Malgré les dires de leur leader, certains soulignent à SYRIZA que Pavlopulos n'a pas pris ouvertement et clairement position contre les plans d'austérité. Il bénéficie surtout de la réputation d'être un européiste convaincu.
Pour l'aile-gauche du mouvement, la décision reste en travers de la gorge. Et c'est surtout son passage au Ministère de l'Intérieur de 2004 à 2009 qui suscite le plus de controverses, écornant le « vaste soutien » que Tsipras pense reconnaître à Pavlopoulos au sein la société grecque.
Premièrement, parce qu'il est connu pour avoir été une des figures marquantes du clientélisme grec. Il a embauché à l'Intérieur plus de 80 000 fonctionnaires, dont beaucoup d'amis et partisans de droite, du parti traditionnel de la Nouvelle Démocratie.
Si la pratique était courante, elle atteignait des proportions inédites, prétexte facile pour les plans d'austérité et licenciements ultérieurs enclenchés par ses successeurs. Loin d'être un pourfendeur de l'austérité, Pavlopoulos a surtout été le pilier d'un système corrompu que Tsipras dit combattre.
Ensuite, M.Pavlopoulos avait été au cœur de la polémique qui avait frappé la en Grèce, en 2008 étant un des éléments déclencheurs des manifestations des années suivantes : l'assassinat par les forces de police du jeune de 15 ans, Alexandros Grigoropoulos.
Le Ministre de l'Intérieur avait alors été critiqué pour avoir couvert le rôle de la police dans cet assassinat, qui avait déclenché une série d'émeutes urbaines durement réprimées par une police encore héritière sur bien des aspects des pratiques brutales de celle de la dictature.
Enfin, plus récemment, bien que ce soit plus anecdotique, la population grecque avait été choquée en 2012 par l'agression sur un plateau télévisé du porte-parole du parti néo-nazi Aube dorée, Ilias Kasidiaris, contre la députée communiste Liana Kanelli, sous les yeux de Pavlopoulos.

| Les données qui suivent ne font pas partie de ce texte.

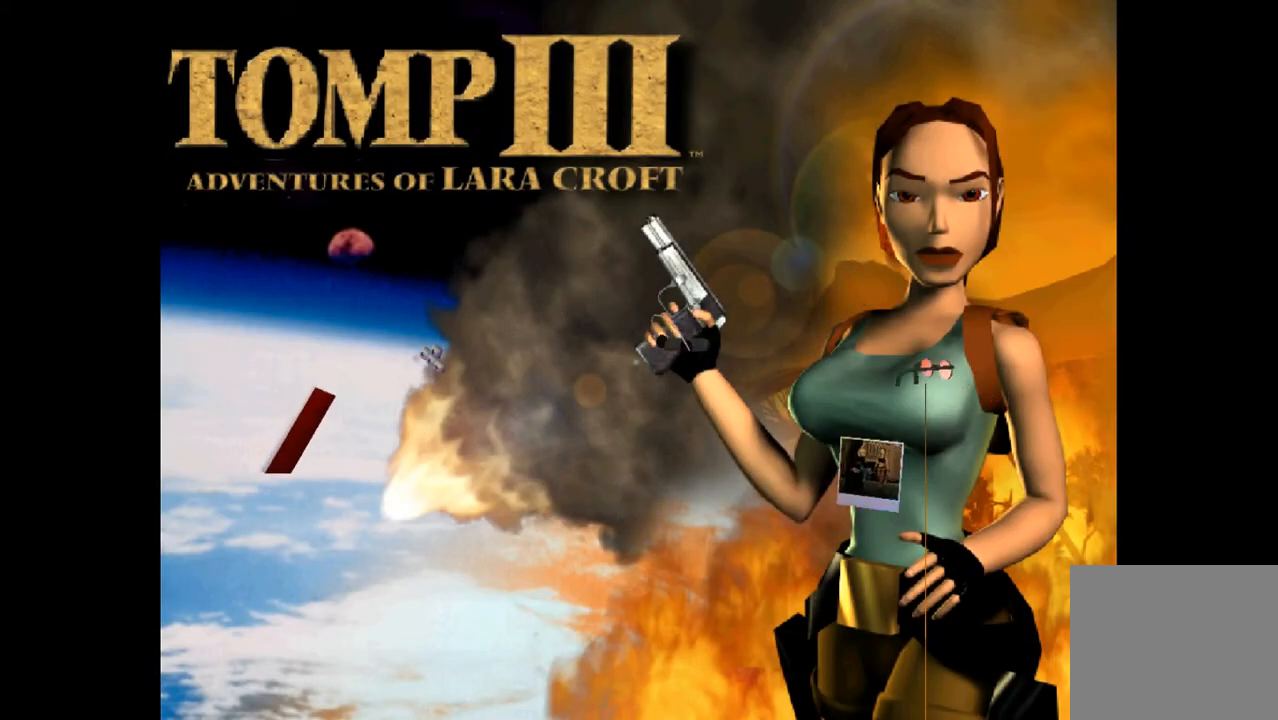
{"buttons": ["CROSS"], "events": [[433, "CROSS", "down"]]}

Accusé par Rena Dorou, de Syriza, le responsable néo-nazi lui avait jeté un verre d'eau au visage avant de s'en prendre à sa voisine communiste et de la frapper trois fois en plein visage.
M.Pavlopoulos n'était alors pas intervenu, restant stoïque face à l'agression dont étaient victimes les deux femmes politiques de gauche mais en particulier la députée du KKE, suscitant une polémique dans les médias, bien que Pavlopoulos ait reconnu par la suite avoir été choqué par le comportement du cadre de la formation néo-nazie.
Le plus inquiétant est que Prokopis Pavlopoulos n'était peut-être pas le premier choix de Tsipras.
Selon certaines sources, il aurait envisagé d'accorder la place à Kostas Karamanlis, le cacique de la Nouvelle démocratie, ancien premier ministre de 2004 à 2009, issu de la dynastie de droite des Karamanlis, dont l'oncle fut à plusieurs reprises Premier ministre de 1955 à 1981. Et il aurait été écarté pour ses relations jugées trop cordiales avec la Russie de Poutine.
Ce qui est certain, c'est que le poste avait été ouvert d'abord pour Dimitris Avramopoulos, une des figures les plus établies de la droite grecque: ancien maire d'Athènes, il fut surtout entre 2011 et 2013 ministre des Affaires étrangères et deux fois Ministre de la Défense.
Il représentait une option plus sûre par ses positions et ses relations au niveau de l'Union européenne comme de l'OTAN – et un appel du pied décisif vers le compromis européen de la part de Tsipras – mais Jean-Claude Juncker aurait mis son veto, ne voulant pas se séparer de celui qui était devenu le Comissaire européen à l'Intérieur depuis 2014.
L'illusion lyrique n'aura décidément pas duré longtemps. Les vieux renards (de droite) de la politique grecque gardent les postes de pouvoir, l'Etat clientaire se recompose doucement avec un nouveau pôle de gauche. Gare à la désillusion, et à la déception des attentes du peuple grec.